Aim of the exercise> Set down a faithful copy of every record below, with no images.

╭─ Data provided

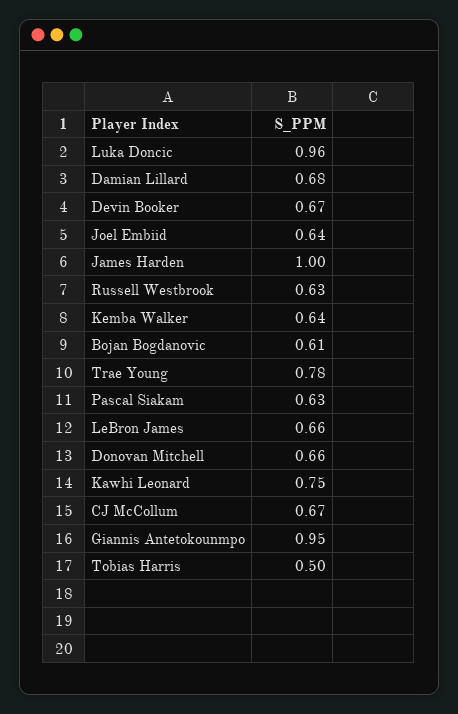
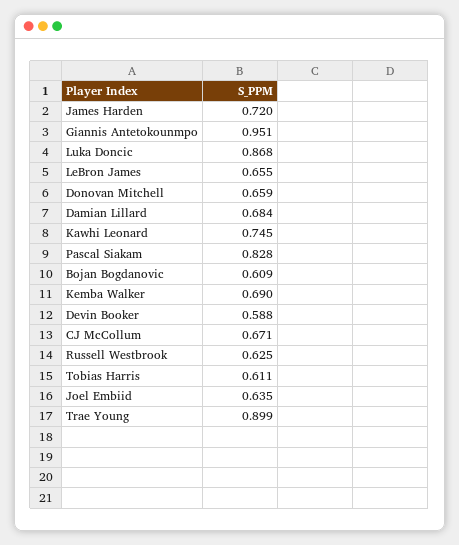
  {
-   "Luka Doncic": 0.96,
+   "Luka Doncic": 0.868,
    "Damian Lillard": 0.684,
-   "Devin Booker": 0.67,
+   "Devin Booker": 0.588,
    "Joel Embiid": 0.635,
-   "James Harden": 1,
+   "James Harden": 0.72,
    "Russell Westbrook": 0.625,
-   "Kemba Walker": 0.64,
+   "Kemba Walker": 0.69,
    "Bojan Bogdanovic": 0.609,
-   "Trae Young": 0.78,
+   "Trae Young": 0.899,
-   "Pascal Siakam": 0.63,
+   "Pascal Siakam": 0.828,
    "LeBron James": 0.655,
    "Donovan Mitchell": 0.659,
    "Kawhi Leonard": 0.745,
    "CJ McCollum": 0.671,
    "Giannis Antetokounmpo": 0.951,
-   "Tobias Harris": 0.5
+   "Tobias Harris": 0.611
  }

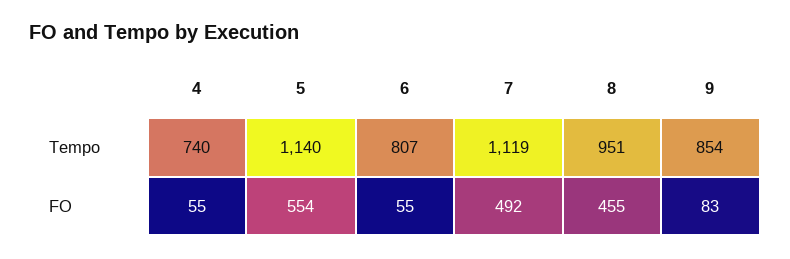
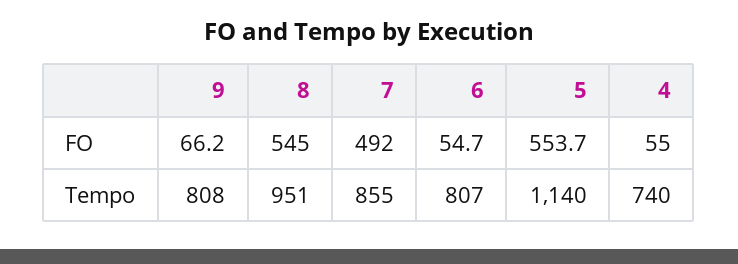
  {
    "4": {
      "Tempo": 740,
      "FO": 55
    },
    "5": {
      "Tempo": 1140,
      "FO": 553.7
    },
    "6": {
      "Tempo": 807,
      "FO": 54.7
    },
    "7": {
-     "Tempo": 1119,
+     "Tempo": 855,
      "FO": 492
    },
    "8": {
      "Tempo": 951,
-     "FO": 455
+     "FO": 545
    },
    "9": {
-     "Tempo": 854,
+     "Tempo": 808,
-     "FO": 83
+     "FO": 66.2
    }
  }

╰─

Written response>
  {
-   "Luka Doncic": 0.96,
+   "Luka Doncic": 0.868,
    "Damian Lillard": 0.684,
-   "Devin Booker": 0.67,
+   "Devin Booker": 0.588,
    "Joel Embiid": 0.635,
-   "James Harden": 1,
+   "James Harden": 0.72,
    "Russell Westbrook": 0.625,
-   "Kemba Walker": 0.64,
+   "Kemba Walker": 0.69,
    "Bojan Bogdanovic": 0.609,
-   "Trae Young": 0.78,
+   "Trae Young": 0.899,
-   "Pascal Siakam": 0.63,
+   "Pascal Siakam": 0.828,
    "LeBron James": 0.655,
    "Donovan Mitchell": 0.659,
    "Kawhi Leonard": 0.745,
    "CJ McCollum": 0.671,
    "Giannis Antetokounmpo": 0.951,
-   "Tobias Harris": 0.5
+   "Tobias Harris": 0.611
  }

  {
    "4": {
      "Tempo": 740,
      "FO": 55
    },
    "5": {
      "Tempo": 1140,
      "FO": 553.7
    },
    "6": {
      "Tempo": 807,
      "FO": 54.7
    },
    "7": {
-     "Tempo": 1119,
+     "Tempo": 855,
      "FO": 492
    },
    "8": {
      "Tempo": 951,
-     "FO": 455
+     "FO": 545
    },
    "9": {
-     "Tempo": 854,
+     "Tempo": 808,
-     "FO": 83
+     "FO": 66.2
    }
  }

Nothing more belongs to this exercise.